CBIO-30DISRUPTED OLIGODENDROCYTE PRECURSOR CELL ASYMMETRIC DIVISION GENERATES PHENOTYPES REMINISCENT OF NEOPLASTIC TRANSFORMATION

Abstract

Despite aggressive standard and novel targeted therapies, malignant gliomas recur invariably and develop therapy resistance. Our previous studies have shown that oligodendrocyte progenitor cells (OPCs) undergo asymmetric cell division whereby they generate self-renewing and differentiating cells in a single division by unequally segregating cell fate determinants. We found that premalignant OPC, the origin of glioma in genetically engineered mouse models, exhibit disrupted asymmetric divisions, together with other hallmarks of cancer, including hyper-proliferation (Sugiarto et al., 2011, Cancer Cell 20:328-40). Yet, it is not clear whether disruption of asymmetric division of OPCs is a contributing factor or a consequence of neoplastic transformation. Lethal giant larvae 1 (Lgl1), a gene that was initially identified as a tumor suppressor in Drosophila, has been implicated in the asymmetric localization of cell fate determinants in neural progenitor cells (Klezovitch et al., 2004, Genes Dev 18:559-571). We investigated the effects of Lgl1 depletion on distinct hallmarks of glioma. We find that in murine OPC carrying conditional null alleles of Lgl1, depletion of Lgl1 resulted in reduced rates of asymmetric cell division and other defects previously associated with glioma precursors. Our data suggest that loss of asymmetric divisions contribute to neoplastic transformation. Asymmetric cell divisions of stem and progenitor cells are a point of disruption to which novel therapies can be targeted. Underlying mechanisms for the phenotypes of Lgl1 knockout and their relevance for malignant glioma will be discussed.

EXTRACTED ENTRIES:
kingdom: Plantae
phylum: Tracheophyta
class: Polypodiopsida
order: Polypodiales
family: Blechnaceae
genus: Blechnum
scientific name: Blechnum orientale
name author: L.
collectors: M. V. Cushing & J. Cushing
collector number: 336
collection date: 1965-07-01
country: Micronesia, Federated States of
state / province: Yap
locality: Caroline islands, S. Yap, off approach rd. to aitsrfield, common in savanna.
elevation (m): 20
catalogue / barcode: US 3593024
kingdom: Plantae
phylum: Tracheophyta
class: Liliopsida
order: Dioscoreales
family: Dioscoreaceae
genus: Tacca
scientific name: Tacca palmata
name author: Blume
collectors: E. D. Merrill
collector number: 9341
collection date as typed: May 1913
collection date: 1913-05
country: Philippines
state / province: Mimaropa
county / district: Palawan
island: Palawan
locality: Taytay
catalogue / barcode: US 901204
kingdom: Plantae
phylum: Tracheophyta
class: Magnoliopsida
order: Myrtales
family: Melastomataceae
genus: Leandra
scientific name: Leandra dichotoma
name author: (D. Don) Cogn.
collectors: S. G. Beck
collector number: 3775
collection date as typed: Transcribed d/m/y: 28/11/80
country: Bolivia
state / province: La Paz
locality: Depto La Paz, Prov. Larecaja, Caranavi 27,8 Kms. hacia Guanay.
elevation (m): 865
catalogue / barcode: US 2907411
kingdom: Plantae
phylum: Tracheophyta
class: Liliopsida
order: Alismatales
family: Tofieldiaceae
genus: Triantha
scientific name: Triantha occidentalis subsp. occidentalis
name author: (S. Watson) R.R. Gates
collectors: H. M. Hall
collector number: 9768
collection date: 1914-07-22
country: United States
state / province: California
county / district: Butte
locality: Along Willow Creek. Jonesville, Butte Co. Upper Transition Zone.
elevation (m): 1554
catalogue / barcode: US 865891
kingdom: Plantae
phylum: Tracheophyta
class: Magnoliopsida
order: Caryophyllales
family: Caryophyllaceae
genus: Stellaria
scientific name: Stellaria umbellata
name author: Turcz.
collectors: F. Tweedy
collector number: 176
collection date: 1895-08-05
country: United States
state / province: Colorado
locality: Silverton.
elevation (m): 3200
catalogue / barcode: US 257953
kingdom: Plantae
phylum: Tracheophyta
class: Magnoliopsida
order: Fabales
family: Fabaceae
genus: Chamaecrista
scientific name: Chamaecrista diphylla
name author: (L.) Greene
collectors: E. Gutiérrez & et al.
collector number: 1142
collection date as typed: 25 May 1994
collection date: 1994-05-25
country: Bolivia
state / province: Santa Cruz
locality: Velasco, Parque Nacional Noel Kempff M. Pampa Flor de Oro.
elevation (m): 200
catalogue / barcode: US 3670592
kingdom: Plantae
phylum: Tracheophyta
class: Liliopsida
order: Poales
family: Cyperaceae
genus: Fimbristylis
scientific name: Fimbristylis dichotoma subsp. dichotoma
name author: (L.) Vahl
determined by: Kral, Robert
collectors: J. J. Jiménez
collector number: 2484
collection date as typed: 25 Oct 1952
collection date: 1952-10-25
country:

PROMPT:
Decide whether each statement agrees with the abstract on oligodendrocyte precursor cell division: 1. Lgl1 was first identified as a tumor suppressor in Drosophila. 2. Depleting Lgl1 in murine OPCs raised the rate of asymmetric cell division. 3. Premalignant OPCs showed hyper-proliferation. Answer each with yes or no, and quote the words of the abstract that decide it.

ANSWER AREA:
1. Yes: "a gene that was initially identified as a tumor suppressor in Drosophila"
2. No: "depletion of Lgl1 resulted in reduced rates of asymmetric cell division"
3. Yes: "exhibit disrupted asymmetric divisions, together with other hallmarks of cancer, including hyper-proliferation"